§ **Consigne de travail A**: D'après le texte sur la prière des enfants, qu'a révélé l'enquête lancée il y a quelques années ?
§ **Consigne de travail B**: Traduisez en anglais cette phrase du texte sur la prière des enfants : « Le théologien estimera sans doute que c'était de l'imagination et non de l'oraison. »
§ **Consigne de travail C**: Prolongez le texte sur la prière des enfants à partir de sa dernière phrase.

§ **Extrait de page**:
────

Témoignages
Du temps que j'étais jeune…..
Une enquête lancée il y a quelques années nous a révélé que plus d'un lecteur des Cahiers sur l'Oraison avait eu l'occasion au cours de son enfance, de faire l'expérience de la prière intérieure. Cette expérience serait plus répandue encore si parents et éducateurs savaient favoriser la rencontre de l'enfant avec Dieu, discrètement et sans vouloir s'immiscer dans sa prière, dans sa relation vivante et personnelle avec Dieu. D'ailleurs, cette prière se vit souvent à un niveau de profondeur tel que parents et éducateurs ne peuvent la percevoir et que l'enfant lui-même n'est pas capable de l'exprimer. Et il semble bien que celui qui fait une telle expérience dans son enfance en reste marqué toute sa vie. Voici deux témoignages parmi d'autres.
Le visiteur du soir
Le premier témoignage évoque un peu les " petites filles modèles " de nos grands-mères. Qu'on ne soit pas étonné de ce mélange d'imagination, de fantaisie et en même temps d'authentique pensée religieuse. C'est le privilège de l'enfance.
Si l'oraison consiste à " s'entretenir familièrement avec Dieu ", je peux dire que je fais oraison depuis aussi loin que je m'en souvienne, depuis le temps où, enfant, je dormais dans un petit lit à barreaux et boules de cuivre. Le théologien estimera sans doute que c'était de l'imagination et non de l'oraison. Il n'empêche que mon habitude de parler avec Dieu et de lui rendre compte de mes actes date de cette époque.
Voici comment cela se passait. Quand nous étions couchées, ma petite sœur et moi, lumières éteintes, j'imaginais que la Sainte Vierge venait en visite à la maison avec l'enfant Jésus. Et, selon la coutume, pendant que les " grandes personnes " causaient ensemble, on envoyait l'enfant Jésus jouer avec nous.

────

§ **Données extraites**:
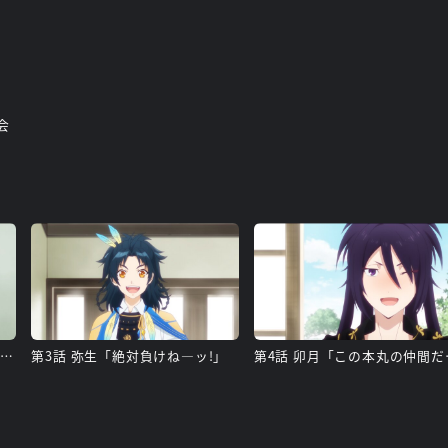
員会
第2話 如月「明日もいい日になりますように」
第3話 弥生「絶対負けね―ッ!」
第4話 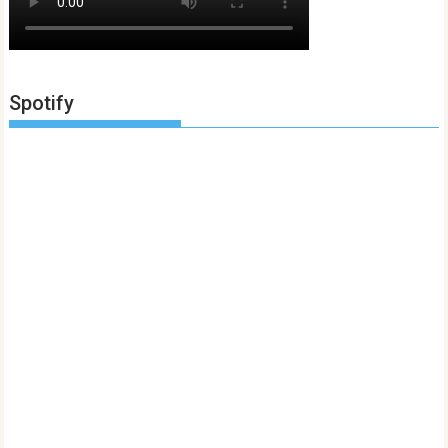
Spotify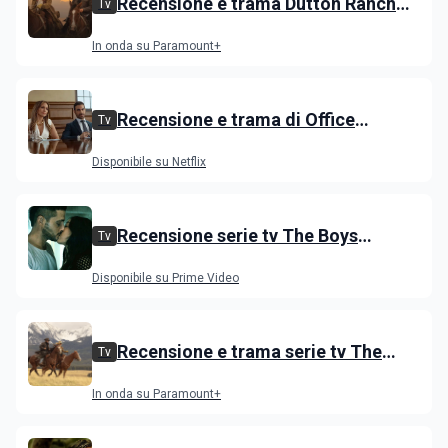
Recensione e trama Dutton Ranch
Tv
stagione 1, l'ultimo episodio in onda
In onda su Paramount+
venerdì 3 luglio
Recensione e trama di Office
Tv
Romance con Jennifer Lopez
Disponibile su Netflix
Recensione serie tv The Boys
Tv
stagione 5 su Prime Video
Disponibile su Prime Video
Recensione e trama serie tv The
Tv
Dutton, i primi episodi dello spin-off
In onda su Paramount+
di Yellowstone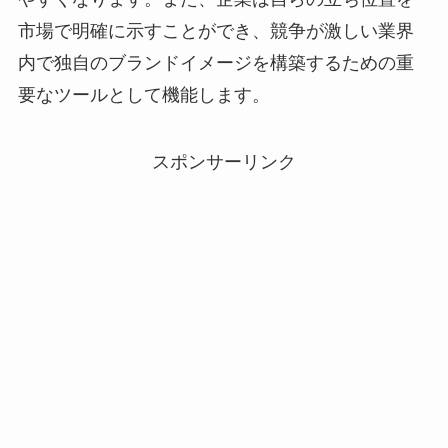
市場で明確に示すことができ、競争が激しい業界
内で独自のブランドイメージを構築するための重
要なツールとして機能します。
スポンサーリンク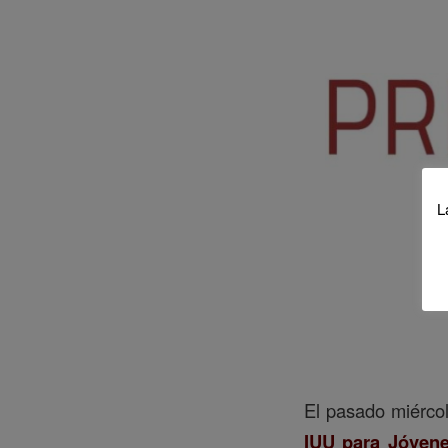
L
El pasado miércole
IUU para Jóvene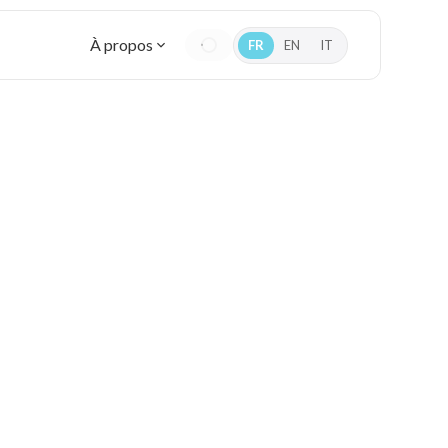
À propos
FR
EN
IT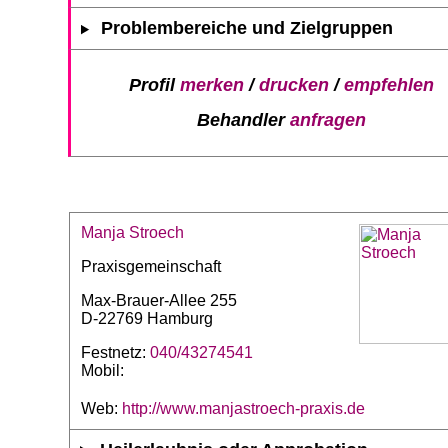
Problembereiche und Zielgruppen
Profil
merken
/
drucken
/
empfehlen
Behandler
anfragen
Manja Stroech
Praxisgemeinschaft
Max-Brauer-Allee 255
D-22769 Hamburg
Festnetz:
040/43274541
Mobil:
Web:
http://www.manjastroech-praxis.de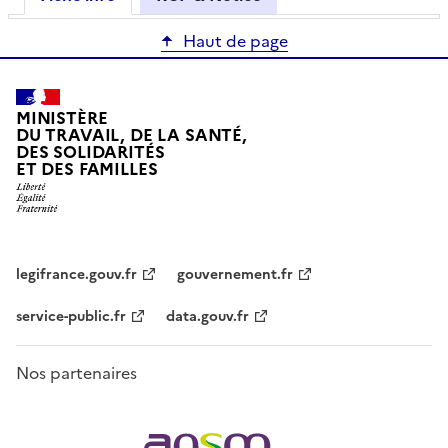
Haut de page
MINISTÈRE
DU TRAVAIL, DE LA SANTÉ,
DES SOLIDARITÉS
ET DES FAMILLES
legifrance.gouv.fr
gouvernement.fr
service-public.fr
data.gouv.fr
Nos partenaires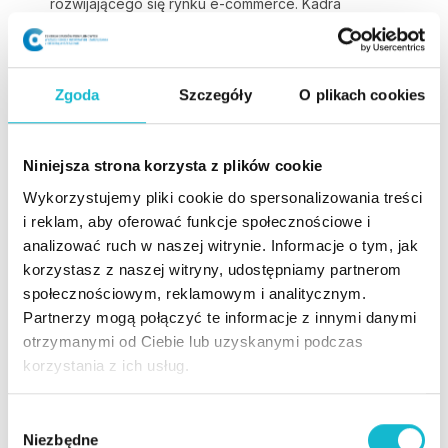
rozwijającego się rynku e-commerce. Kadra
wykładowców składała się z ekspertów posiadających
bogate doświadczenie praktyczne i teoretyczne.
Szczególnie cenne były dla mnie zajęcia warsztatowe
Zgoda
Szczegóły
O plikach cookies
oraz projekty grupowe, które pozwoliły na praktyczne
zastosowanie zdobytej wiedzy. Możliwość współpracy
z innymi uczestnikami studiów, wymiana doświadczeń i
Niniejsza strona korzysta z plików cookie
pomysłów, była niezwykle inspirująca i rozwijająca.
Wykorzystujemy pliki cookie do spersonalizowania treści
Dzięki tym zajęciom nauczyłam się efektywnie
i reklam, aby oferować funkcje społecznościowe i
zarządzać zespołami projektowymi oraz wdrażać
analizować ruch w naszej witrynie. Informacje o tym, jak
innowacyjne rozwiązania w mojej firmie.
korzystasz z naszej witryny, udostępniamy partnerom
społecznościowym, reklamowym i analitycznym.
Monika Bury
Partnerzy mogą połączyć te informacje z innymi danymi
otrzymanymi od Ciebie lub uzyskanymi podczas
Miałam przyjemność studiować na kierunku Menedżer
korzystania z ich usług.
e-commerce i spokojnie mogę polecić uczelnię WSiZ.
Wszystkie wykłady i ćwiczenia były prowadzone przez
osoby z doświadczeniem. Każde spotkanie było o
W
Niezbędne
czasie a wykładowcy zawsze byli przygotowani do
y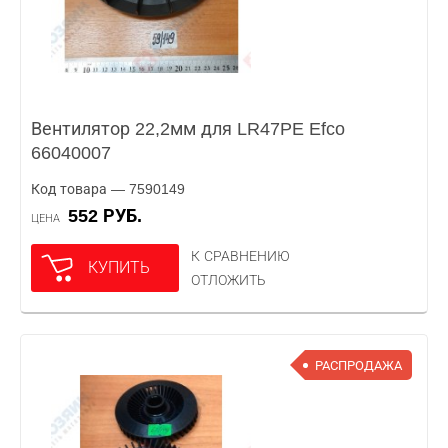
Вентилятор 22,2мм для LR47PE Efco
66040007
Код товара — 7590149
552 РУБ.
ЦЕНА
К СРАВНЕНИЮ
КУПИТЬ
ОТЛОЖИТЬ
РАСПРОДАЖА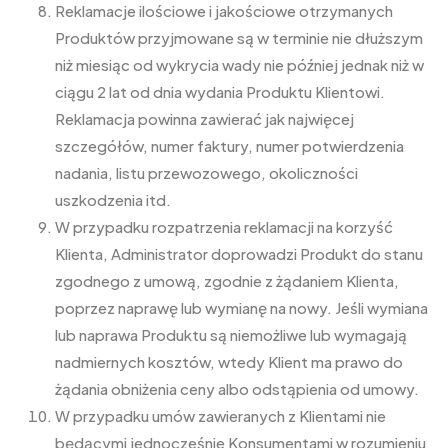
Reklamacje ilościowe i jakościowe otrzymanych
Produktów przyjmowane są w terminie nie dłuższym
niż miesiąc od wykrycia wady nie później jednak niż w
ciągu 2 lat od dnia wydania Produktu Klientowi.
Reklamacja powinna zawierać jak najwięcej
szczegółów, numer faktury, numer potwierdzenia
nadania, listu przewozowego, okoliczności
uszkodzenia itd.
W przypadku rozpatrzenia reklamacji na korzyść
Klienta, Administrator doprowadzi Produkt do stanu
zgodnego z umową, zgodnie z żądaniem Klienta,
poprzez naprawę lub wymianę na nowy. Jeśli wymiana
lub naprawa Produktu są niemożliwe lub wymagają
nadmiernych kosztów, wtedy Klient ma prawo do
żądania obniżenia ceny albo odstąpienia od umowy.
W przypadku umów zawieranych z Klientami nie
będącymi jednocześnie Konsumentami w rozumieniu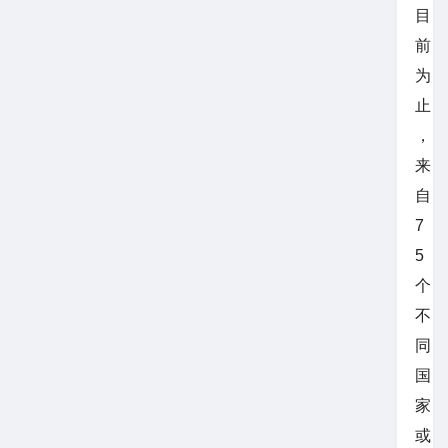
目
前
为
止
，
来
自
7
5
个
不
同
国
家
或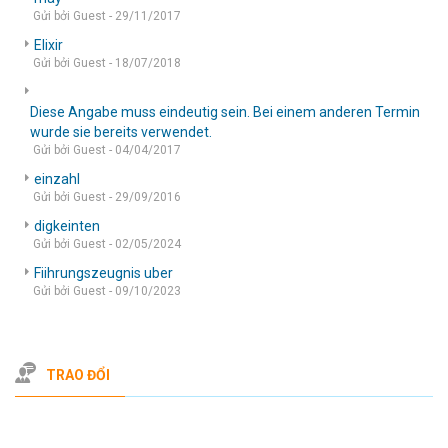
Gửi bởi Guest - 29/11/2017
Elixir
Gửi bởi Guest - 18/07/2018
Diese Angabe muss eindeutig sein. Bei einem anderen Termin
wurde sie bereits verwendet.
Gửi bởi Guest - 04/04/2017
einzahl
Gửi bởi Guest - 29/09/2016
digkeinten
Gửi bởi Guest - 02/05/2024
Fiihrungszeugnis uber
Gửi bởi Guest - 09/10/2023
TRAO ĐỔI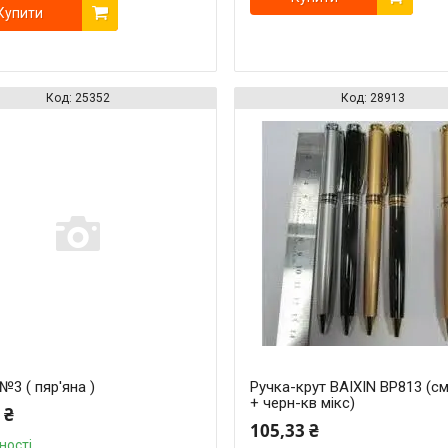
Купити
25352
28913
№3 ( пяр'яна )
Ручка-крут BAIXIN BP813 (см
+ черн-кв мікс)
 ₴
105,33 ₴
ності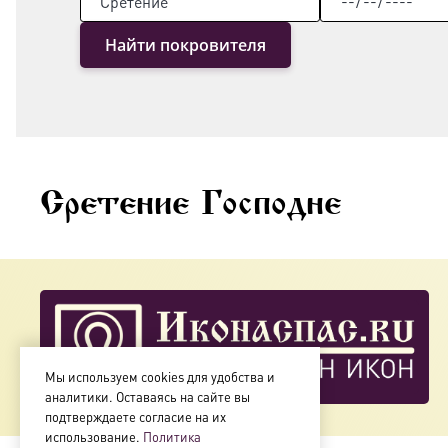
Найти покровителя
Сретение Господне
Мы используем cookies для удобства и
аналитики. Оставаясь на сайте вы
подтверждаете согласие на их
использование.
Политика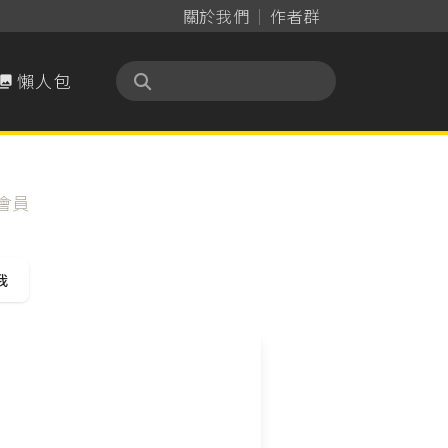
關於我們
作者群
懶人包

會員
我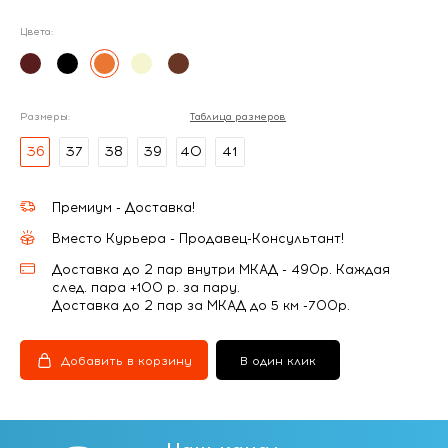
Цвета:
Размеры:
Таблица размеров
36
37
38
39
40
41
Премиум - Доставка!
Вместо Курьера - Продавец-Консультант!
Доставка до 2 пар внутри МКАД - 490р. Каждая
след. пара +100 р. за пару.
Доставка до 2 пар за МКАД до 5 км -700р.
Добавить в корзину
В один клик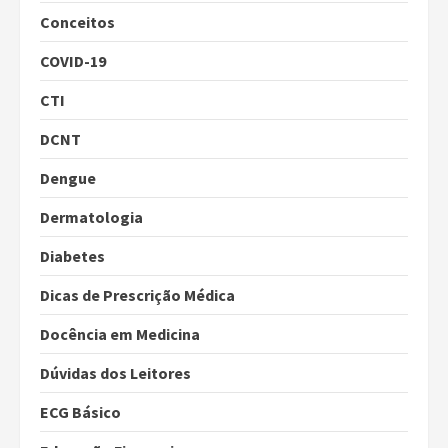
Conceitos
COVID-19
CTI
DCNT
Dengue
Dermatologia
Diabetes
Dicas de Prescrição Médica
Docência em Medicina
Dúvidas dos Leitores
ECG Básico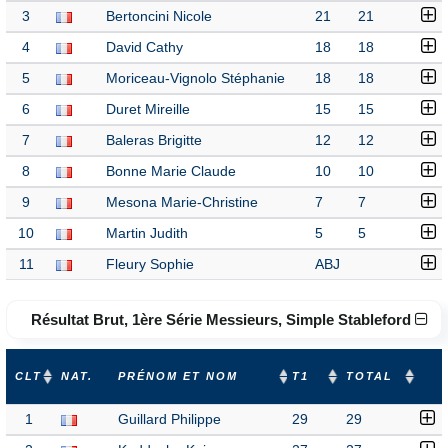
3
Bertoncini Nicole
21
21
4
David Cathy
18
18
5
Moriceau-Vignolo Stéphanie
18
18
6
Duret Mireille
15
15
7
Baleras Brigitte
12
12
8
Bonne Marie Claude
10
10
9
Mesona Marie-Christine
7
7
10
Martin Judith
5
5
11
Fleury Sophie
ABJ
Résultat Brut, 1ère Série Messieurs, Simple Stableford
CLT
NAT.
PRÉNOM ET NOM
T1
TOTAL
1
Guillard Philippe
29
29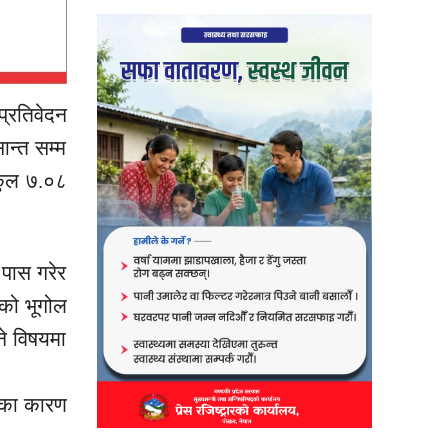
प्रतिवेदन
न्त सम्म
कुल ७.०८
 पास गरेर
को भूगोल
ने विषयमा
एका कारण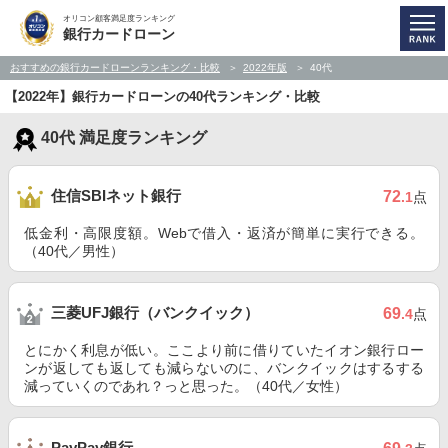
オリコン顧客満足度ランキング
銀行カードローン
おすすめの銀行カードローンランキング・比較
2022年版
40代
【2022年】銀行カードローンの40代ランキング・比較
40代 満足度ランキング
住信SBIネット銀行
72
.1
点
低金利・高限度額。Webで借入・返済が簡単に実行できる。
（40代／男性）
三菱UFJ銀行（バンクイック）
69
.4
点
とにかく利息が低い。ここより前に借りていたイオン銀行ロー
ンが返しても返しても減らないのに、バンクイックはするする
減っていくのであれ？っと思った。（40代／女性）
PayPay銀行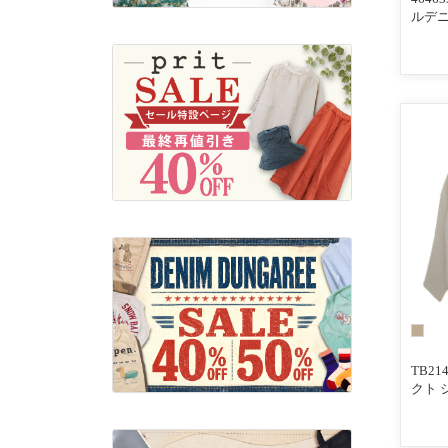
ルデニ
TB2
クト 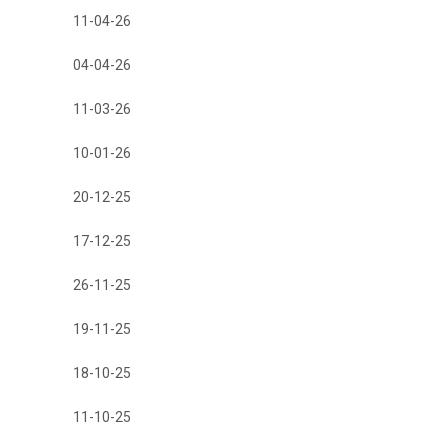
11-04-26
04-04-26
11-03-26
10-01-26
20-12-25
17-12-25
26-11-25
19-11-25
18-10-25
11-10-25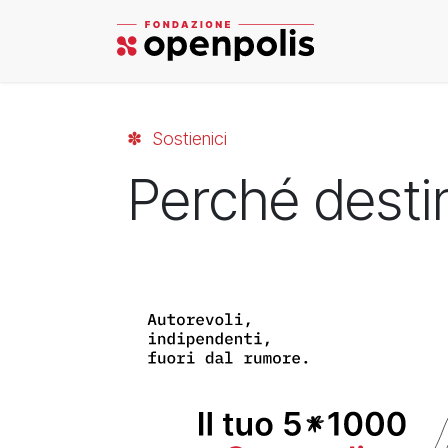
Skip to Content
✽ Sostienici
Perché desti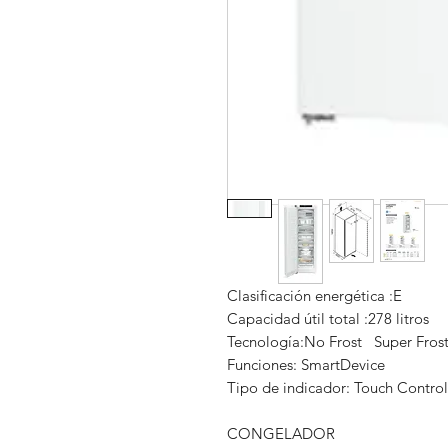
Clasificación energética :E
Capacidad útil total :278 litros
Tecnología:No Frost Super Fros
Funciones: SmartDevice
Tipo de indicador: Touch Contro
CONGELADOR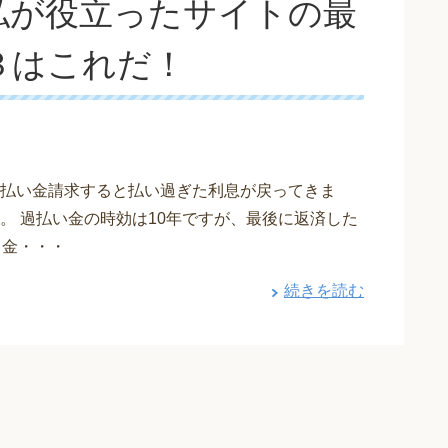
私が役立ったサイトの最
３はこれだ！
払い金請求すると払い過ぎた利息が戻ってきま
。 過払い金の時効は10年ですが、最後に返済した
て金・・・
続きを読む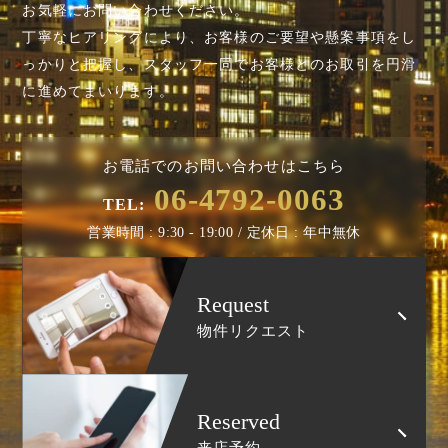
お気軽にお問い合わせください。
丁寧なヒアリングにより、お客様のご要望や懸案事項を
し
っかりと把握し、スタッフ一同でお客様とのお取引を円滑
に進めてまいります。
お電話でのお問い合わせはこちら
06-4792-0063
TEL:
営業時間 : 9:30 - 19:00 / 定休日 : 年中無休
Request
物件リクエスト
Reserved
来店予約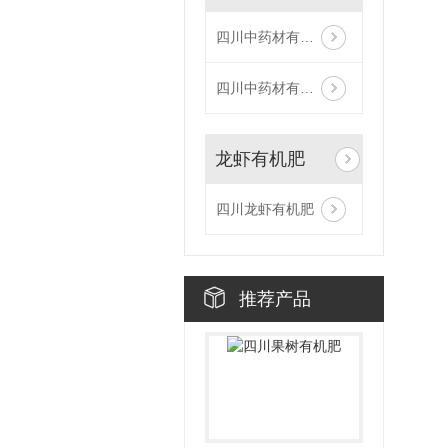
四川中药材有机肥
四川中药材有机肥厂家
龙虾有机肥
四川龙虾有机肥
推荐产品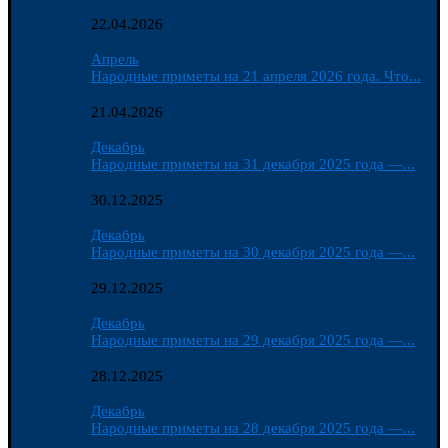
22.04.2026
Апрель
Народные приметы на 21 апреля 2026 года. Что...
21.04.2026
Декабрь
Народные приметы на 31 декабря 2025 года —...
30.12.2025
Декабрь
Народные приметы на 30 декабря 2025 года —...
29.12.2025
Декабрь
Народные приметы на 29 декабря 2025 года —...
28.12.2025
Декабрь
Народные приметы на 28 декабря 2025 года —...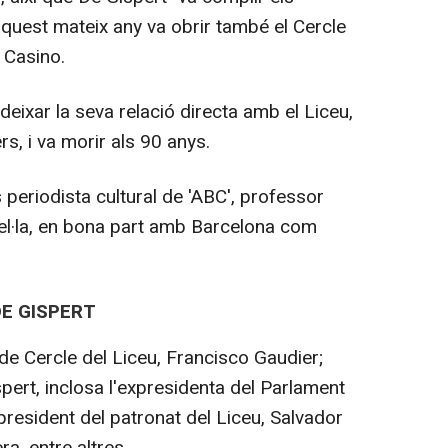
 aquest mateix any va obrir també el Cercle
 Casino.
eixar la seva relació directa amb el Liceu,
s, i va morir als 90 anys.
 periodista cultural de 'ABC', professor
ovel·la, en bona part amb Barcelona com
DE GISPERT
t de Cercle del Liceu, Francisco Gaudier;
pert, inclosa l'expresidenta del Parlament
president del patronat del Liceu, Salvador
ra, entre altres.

────

§ **Corrigé A**: Plus d'un lecteur des Cahiers sur l'Oraison avait eu l'occasion, au cours de son enfance, de faire l'expérience de la prière intérieure.

§ **Corrigé B**: The theologian will no doubt consider that it was imagination and not prayer.

§ **Corrigé C**:
Ainsi, un enfant Jésus de notre âge venait nous voir. Je fermais les yeux en me disant : " Il est là ". Je savais que Dieu entend de partout et donc que ce n'était pas seulement une belle histoire que j'inventais. Je lui parlais, je lui racontais ce qui s'était passé dans la journée. J'étais gênée des choses que j'avais mal faites et qui, suivant la formule consacrée, devaient " lui faire de la peine ", mais il valait mieux les lui dire tout de suite et que ce soit fini ! Il y avait aussi ce que j'avais accompli " pour faire plaisir au petit Jésus " et que je lui racontais.
Dans ce mélange d'imagination et de notions vraies se formait dans la petite fille que j'étais (six ans) l'habitude d'une vie en présence de Dieu. " Dieu nous entend, me disais-je, on peut lui parler, on n'est pas perdu tout seul dans le noir et dans ce qu'on ne comprend pas ". Je découvrais ainsi une vie d'amitié avec le Christ.
Poules et hirondelles
Décidément les petites filles ont beaucoup d'imagination. Et une grande aptitude, certaines du moins, à entrer en relation avec Dieu. Ici, point d'autres maîtres à prier que les poules et les hirondelles !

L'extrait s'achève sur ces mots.